- Born: Thuckalay, Kanyakumari District, Tamilnadu
- Occupation: Actor

= Nanjil Nalini =

Indian actress from Tamil Nadu (1944–2020)

Nanjil Nalini (1944–2020) was an Indian actress who mainly appeared in Tamil films and TV serials (soap-operas), in a career spanning over 50 years. She started as a child artist in theatre at age 12 and later went on act in over 100 films. She was honoured with the Kalaimamani award in 1978.

Nalini died in Chennai on 19 January 2020, aged 76.

==Background==
Nanjil Nalini was born in Thuckalay in Kanyakumari District.
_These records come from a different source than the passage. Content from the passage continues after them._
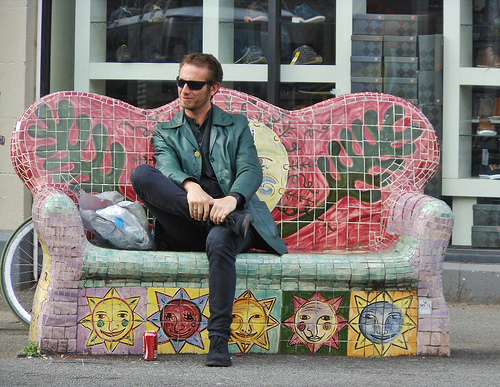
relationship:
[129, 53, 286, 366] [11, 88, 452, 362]
man sitting on bench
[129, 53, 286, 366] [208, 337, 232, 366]
man has shoe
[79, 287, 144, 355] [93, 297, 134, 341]
sun has face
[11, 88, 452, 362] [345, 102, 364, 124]
bench has tile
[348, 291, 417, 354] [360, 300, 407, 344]
sun has face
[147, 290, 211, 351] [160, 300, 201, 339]
sun has face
An early inclination to acting led her to Tirunelveli town, where she joined a theatre troupe, at the age of 12. Her very first role at this age was that of a mother, in a play called ‘Nalvar’. She later went on act in drama troupes of legendary Tamil theatre artistes like T. K. Shanmugam (TKS), S. S. Rajendran, Major Sundarrajan and ‘Vairam Nataka Sabha’.

==Film and TV==
Nanjil Nalini's talents and experience in theatre led to Tamil Cinema in Chennai, where she was given a small role in the 1968 Sivaji Ganesan starrer, Enga Oor Raja . She also acted in Sivaji Ganesan starrer films like Thanga Pathakkam (1974), Annan Oru Koyil (1977) and Theerpu (1982). Nalini acted in some well-known Tamil films of the 1970's, 80's and 90's in films of some major actors of the time – with Kamal Haasan in Aadu Puli Attam (1977), Rajinikanth in Dharma Yuddham (1979) and Sathyaraj in Rickshaw Mama (1992).
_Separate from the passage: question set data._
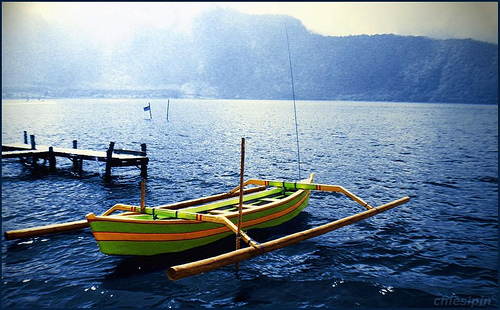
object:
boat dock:
[0, 130, 149, 188]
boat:
[85, 173, 410, 281]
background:
[1, 4, 499, 93]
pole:
[234, 139, 246, 279]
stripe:
[89, 186, 311, 256]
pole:
[160, 94, 183, 127]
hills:
[0, 2, 499, 105]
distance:
[3, 4, 496, 107]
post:
[102, 141, 116, 187]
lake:
[0, 99, 497, 310]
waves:
[442, 155, 463, 203]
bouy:
[140, 98, 153, 121]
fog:
[71, 9, 216, 79]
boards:
[195, 186, 297, 215]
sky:
[268, 7, 495, 35]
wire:
[283, 26, 302, 181]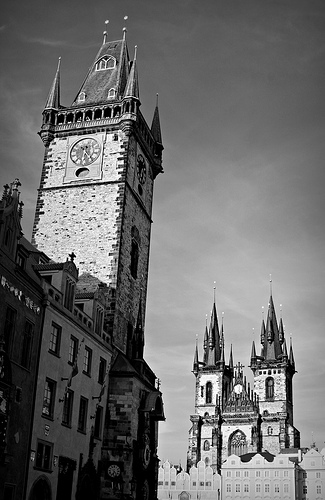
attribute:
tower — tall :
[183, 269, 295, 483]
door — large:
[227, 428, 247, 454]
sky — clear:
[170, 172, 291, 288]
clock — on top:
[231, 383, 243, 396]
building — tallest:
[70, 19, 192, 132]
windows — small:
[224, 470, 291, 497]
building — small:
[212, 441, 322, 498]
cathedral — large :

She was honoured with a kalaimamani award in 1978 for her contribution in the field of arts. She also received other popular Tamil film awards like AVM award, Aringar Anna, Kalaignar and Selvi Jayalalithaa awards.

In later years, she acted in some popular Tamil TV serials (soap-operas) like Azhagi, Valli, Mandhira Vaasal, Soolam, Krishnadasi, Achcham Madam Naanam and Brindhavanam.

==Later life==
Nalini resided at Velachery, Chennai.
Even during her film career, Nalini started and ran her own theatre troupe called ‘Revathy Fine Arts’. Nanjil Revathy, Nalini's daughter was part of the troupe.
Nanjil Nalini died in Chennai on 19 January 2020, after a brief illness. She was 76.